Refutaciones Políticas
Desde cierto romanticismo tardomoderno se ha vuelto común afirmar, con aparente profundidad, que todo lo humano se construye sobre ficciones: que los dioses fueron ficciones útiles, que las naciones son ficciones políticas, que el dinero es una ficción monetaria, que el derecho es una ficción jurídica, y que incluso la identidad personal es apenas una historia que nos contamos a nosotros mismos. Este es el núcleo de la llamada tesis ficcionista, que algunos llevan al extremo de decir que la realidad misma es una construcción narrativa. A ese desvarío, disfrazado de lucidez, conviene responder con sobriedad: la realidad no es un cuento.
La ficción es una forma legítima de producción humana, especialmente valiosa en el arte. Nadie cuestiona su capacidad para conmover, imaginar mundos posibles, o reflexionar estéticamente sobre dilemas morales. Lo que sí debe ser cuestionado, y con firmeza, es su usurpación del lugar que corresponde a la realidad y al conocimiento racional de la realidad.
Para el realismo aristotélico, el mundo existe independientemente de nuestras palabras, imágenes o relatos. La sustancia, el movimiento, la causalidad, la potencia y el acto no dependen de la mente humana para ser. El ser humano es anterior al pensar (existimos, luego pensamos) y la inteligencia humana es la capacidad de conocer lo que es, no de inventarlo. Aristóteles no concibió al hombre como un fabulador compulsivo, sino como un animal racional, es decir, dotado de logos para aprehender lo real, no para sustituirlo por ficciones.
Reducir toda experiencia humana a “relato”, como hacen los ficcionistas contemporáneos, no solo incurre en una falacia epistemológica, sino que borra la frontera entre la verdad y la invención. Si todo es ficción, entonces nada lo es. Y si todo es narrativo, entonces ninguna narración puede ser juzgada por su correspondencia con la realidad. Este es un nihilismo encubierto de lirismo: no niega que haya verdad, solo que haya forma de distinguirla de la mentira.
La realidad no necesita que creamos en ella para afectarnos. Las guerras, la miseria, las catástrofes naturales, la enfermedad, el envejecimiento, la muerte, el hambre, la violencia o el dolor físico no son ficciones útiles, ni narrativas colectivas, ni construcciones culturales, son hechos que golpean al cuerpo y a la conciencia con una brutalidad que ninguna metáfora alivia. El niño que muere de desnutrición no necesita una historia que dé sentido a su hambre: necesita comida. El cuerpo que se desangra no pide una narración: pide auxilio. La materia es implacable.

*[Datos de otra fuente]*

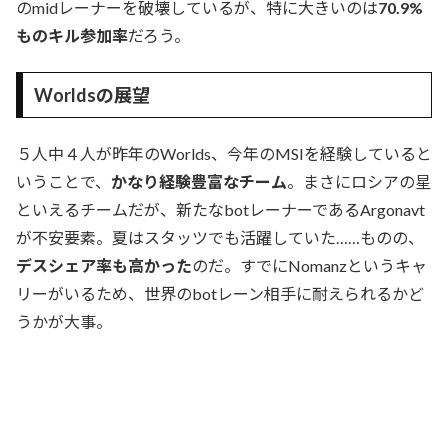
のmidレーナーを破壊しているが、特に大きいのは
70.9%
ものキル参加率
だろう。
Worldsの展望
５人中４人が昨年のWorlds、今年のMSIを経験していると
いうことで、
かなり経験豊富なチーム
。まさにロシアの星
といえるチームだが、新たなbotレーナーであるArgonavt
が不安要素。夏はスタッツでも活躍していた……ものの、
デスシェア率も高かった
のだ。すでにNomanzというキャ
リーがいるため、世界のbotレーン相手に耐えられるかど
うかが大事。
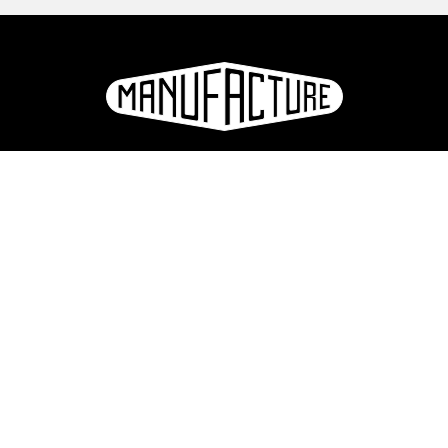
La Manufacture - Haute école des arts de la scène
Lausanne, Suisse
+41 21 557 41 60,
contact@manufacture.ch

Lo humano, si bien es capaz de simbolizar, imaginar, y representar lo real, no escapa por ello a su dureza. Atribuirle a la ficción un papel fundante de la experiencia no es solo una exageración filosófica: es una claudicación ante el hecho de que, frente a la tragedia, la metáfora es inútil. El sentido estético no consuela cuando la realidad duele. En este punto, el realismo aristotélico se impone con serenidad: el conocimiento debe comenzar con lo que es, no con lo que decimos que es.
La literatura tiene su lugar: en el teatro, en la novela, en el cine, en la poesía. En esos territorios la ficción brilla, despliega sus recursos, emociona, conmueve, a veces hasta orienta. Pero pretender que la historia, la política, la economía, la religión o la ciencia son también ficciones no es un gesto liberador, sino una confusión de géneros. El poeta que imagina un mundo posible no pretende describir el mundo real: su mérito es precisamente crear lo que no es. Pero el historiador, el jurista, el médico, el físico, el gobernante no pueden permitirse ese lujo. Su tarea exige discernir hechos, no relatos.
Lo que los ficcionistas no advierten es que incluso la ficción presupone una realidad que la delimita: para imaginar dragones hace falta saber qué es un reptil, qué es el fuego, qué es volar. La mente no crea ex nihilo: transforma lo que conoce. Y lo que conoce es el ser, no la fantasía. En ese sentido, la realidad precede a la ficción, y no al revés. La ficción, en todo caso, es una derivación de lo real, no su condición de posibilidad.
El mundo no necesita que lo soñemos para existir. Y el ser humano, aunque dotado de imaginación, no vive de relatos, sino de realidades: respira oxígeno, se alimenta de materia, siente dolor físico, y está sujeto al tiempo. El mito, la novela y el arte tienen su dignidad, pero su reino es el de lo posible, no el de lo actual. La confusión entre uno y otro es el síntoma de una cultura que, habiendo perdido contacto con lo real, se refugia en su propio espejo.
Aristóteles sabía que la verdad no siempre es bella, pero sí necesaria. Y que el conocimiento no comienza en la ficción, sino en la experiencia. Volver a esa sabiduría primera es hoy, paradójicamente, un acto revolucionario.